What stands out is the bishops’ near-unanimity — an uncommon occurrence in today’s polarized Church. The US hierarchy is often portrayed as fractured on liturgy, ecclesiology, and public witness. Yet on immigration, bishops across the theological and pastoral spectrum have spoken with one voice. Their consensus is not partisan. It reflects the deep roots of this teaching in the Gospel.
Pope Leo XIV affirmed this unity directly. In comments to reporters on November 19, the pope praised the USCCB statement and criticized the “extremely disrespectful” treatment of long-term undocumented migrants in the US. In the first months of his papacy, Pope Leo has reaffirmed the four verbs that shaped Pope Francis’s approach to immigration — welcome, protect, promote, and integrate — and urged has Catholics to defend the dignity of migrants and refugees. He has also affirmed Pope Francis’s February 2025 letter to the US bishops, which further underscored that the US bishops’ teaching is fully in continuity with the universal Magisterium.
Some of the strongest episcopal witnesses have come from bishops often associated with the conservative wing of the Church. Archbishop Salvatore J. Cordileone of San Francisco publicly backed the Special Message, consistent with his February letter to the faithful on immigration. Just days before the Baltimore meeting, Archbishop Alexander K. Sample of Portland issued a pastoral statement calling for solidarity with immigrants and reminding Catholics, “It does not matter whether some of our brothers and sisters have proper documentation or not. They are our brothers and sisters in the body of Christ, and have a human dignity that comes not from government, but from our loving God.” The witness of these archbishops — along with almost every other member of the USCCB — makes clear that Catholic social teaching on immigration is not a “left-wing” issue. It is a matter of our faith and our fidelity to the Gospel.
Yet within the broader Catholic media ecosystem, resistance to this teaching is widespread. Influential commentators, online personalities, and even some clergy dismiss the bishops’ statements as political, naïve, or ideologically compromised. Some frame the Church’s defense of migrants as “globalism” or “Marxism.” Others insist that immigration is purely a prudential issue on which Catholics may freely disagree. Still others portray the USCCB as a bureaucratic NGO rather than the collective voice of the successors of the apostles.
White House “border czar” Tom Homan put it bluntly, saying, “The Catholic Church is wrong.” Far-right Catholic author Chris Manion attempted to correct Homan’s statement by claiming immigration is a “prudential” matter. He argued on his Substack, “the Catholic Church isn’t wrong … Unfortunately, the bishops are.”
= = =
Stated exercise 1:
Could you write out the stretch of the passage on the bishops and immigration from "Pope Leo XIV" through "the universal Magisterium.", switching "reporters" to "journalists"?
Stated exercise 2:
How would you sum up the passage on the bishops and immigration in two sentences?
Stated exercise 3:
Could you extend the passage on the bishops and immigration beyond its final sentence?
= = =
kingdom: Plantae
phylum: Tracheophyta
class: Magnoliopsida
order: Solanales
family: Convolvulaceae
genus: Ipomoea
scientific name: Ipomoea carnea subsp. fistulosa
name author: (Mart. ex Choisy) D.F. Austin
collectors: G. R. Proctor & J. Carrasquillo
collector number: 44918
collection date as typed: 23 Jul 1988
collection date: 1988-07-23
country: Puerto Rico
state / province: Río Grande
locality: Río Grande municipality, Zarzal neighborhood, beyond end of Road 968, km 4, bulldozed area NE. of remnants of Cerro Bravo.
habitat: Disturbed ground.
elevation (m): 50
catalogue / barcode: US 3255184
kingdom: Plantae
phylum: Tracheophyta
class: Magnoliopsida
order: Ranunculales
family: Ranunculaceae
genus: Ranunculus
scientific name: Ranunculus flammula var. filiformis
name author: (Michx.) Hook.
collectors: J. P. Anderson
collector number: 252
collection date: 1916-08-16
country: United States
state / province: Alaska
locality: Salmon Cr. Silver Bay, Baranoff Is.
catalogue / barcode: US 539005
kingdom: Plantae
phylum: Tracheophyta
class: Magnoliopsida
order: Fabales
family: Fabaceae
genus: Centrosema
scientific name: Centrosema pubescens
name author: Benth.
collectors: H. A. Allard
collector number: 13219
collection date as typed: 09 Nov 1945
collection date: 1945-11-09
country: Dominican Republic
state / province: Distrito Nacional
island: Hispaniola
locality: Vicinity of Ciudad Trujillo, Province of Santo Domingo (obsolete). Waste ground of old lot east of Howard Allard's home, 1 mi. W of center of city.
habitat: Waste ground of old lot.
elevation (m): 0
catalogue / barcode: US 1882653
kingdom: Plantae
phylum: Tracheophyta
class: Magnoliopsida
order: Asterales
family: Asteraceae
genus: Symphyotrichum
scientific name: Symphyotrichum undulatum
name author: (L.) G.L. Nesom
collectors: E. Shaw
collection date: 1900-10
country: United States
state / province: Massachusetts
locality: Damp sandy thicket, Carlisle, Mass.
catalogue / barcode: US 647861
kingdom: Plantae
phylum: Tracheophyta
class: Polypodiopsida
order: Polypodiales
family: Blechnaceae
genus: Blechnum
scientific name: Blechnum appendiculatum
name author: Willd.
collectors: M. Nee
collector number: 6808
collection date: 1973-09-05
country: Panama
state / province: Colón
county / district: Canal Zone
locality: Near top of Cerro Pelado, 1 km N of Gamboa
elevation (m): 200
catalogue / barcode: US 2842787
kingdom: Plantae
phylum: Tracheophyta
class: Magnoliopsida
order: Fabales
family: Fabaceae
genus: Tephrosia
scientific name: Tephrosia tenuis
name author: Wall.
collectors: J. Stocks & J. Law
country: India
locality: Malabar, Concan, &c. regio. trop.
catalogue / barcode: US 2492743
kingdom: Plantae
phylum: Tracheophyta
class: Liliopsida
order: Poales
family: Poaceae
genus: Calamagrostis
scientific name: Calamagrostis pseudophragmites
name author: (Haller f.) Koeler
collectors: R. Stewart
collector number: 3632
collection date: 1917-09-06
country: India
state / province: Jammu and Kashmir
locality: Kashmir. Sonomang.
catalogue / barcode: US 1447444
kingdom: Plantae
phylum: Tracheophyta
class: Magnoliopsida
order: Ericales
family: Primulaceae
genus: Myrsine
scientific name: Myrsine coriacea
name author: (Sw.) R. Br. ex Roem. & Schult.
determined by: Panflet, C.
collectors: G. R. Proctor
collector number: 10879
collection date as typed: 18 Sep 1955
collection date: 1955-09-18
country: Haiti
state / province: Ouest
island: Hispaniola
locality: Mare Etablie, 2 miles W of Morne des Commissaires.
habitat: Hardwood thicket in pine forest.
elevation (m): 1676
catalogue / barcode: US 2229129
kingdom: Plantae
= = =
Right answer 1:
Pope Leo XIV affirmed this unity directly. In comments to journalists on November 19, the pope praised the USCCB statement and criticized the “extremely disrespectful” treatment of long-term undocumented migrants in the US. In the first months of his papacy, Pope Leo has reaffirmed the four verbs that shaped Pope Francis’s approach to immigration — welcome, protect, promote, and integrate — and urged has Catholics to defend the dignity of migrants and refugees. He has also affirmed Pope Francis’s February 2025 letter to the US bishops, which further underscored that the US bishops’ teaching is fully in continuity with the universal Magisterium.

Right answer 2:
US bishops across the theological spectrum have spoken with near-unanimity on immigration, a consensus affirmed by Pope Leo XIV and shared by archbishops often linked to the Church's conservative wing, such as Salvatore J. Cordileone and Alexander K. Sample. Yet resistance to this teaching is widespread in the broader Catholic media ecosystem, and critics such as White House "border czar" Tom Homan and author Chris Manion have said that the Church, or the bishops, are wrong.

Right answer 3:
Father Jerry Pozorsky backed up this notion, writing in Catholic World Report, “the bishops’ statement contributes to the confusion regarding the distinction between fallible pastoral judgments and the Church’s enduring doctrinal authority.” He argued, “Taken at face value, the statement claims an authority that exceeds its jurisdiction. That is unjust.”
Luma Simms of the Ethics and Public Policy Center wrote a scathing rebuke of the bishops, asserting, “Any perceived undignified or inhumane treatment during the deportation process pales in comparison to the evil that flourishes by advocating for leniency toward illegal entry.”
These narratives distort Catholic teaching. While Catholics may legitimately debate the means of immigration policy, the underlying moral principles — human dignity, the unity of the human family, the preferential option for the poor, the right to migrate when necessary, and the duty to treat migrants humanely — are not optional. They are rooted in Scripture, tradition, and the natural law. To dismiss them as political is to sever the Church’s teaching from its theological foundations. What is more just and fitting than Catholic bishops, united with the pope, crying out on behalf of people who are suffering as a direct consequence of dehumanizing policies that trample on their rights and dignity?
This selective reception mirrors older patterns of dissent. In the decades after Humanae Vitae, some Catholics attempted to remain “faithful” while rejecting the Church’s teaching on contraception. Today, many Catholics on the right attempt the same maneuver with the Church’s social teaching on migration. The logic is identical: elevate the teachings that align with one’s partisan commitments and reject the ones that challenge it. Pope Leo captured the contradiction when he remarked that someone who supports inhumane treatment of immigrants is not truly pro-life.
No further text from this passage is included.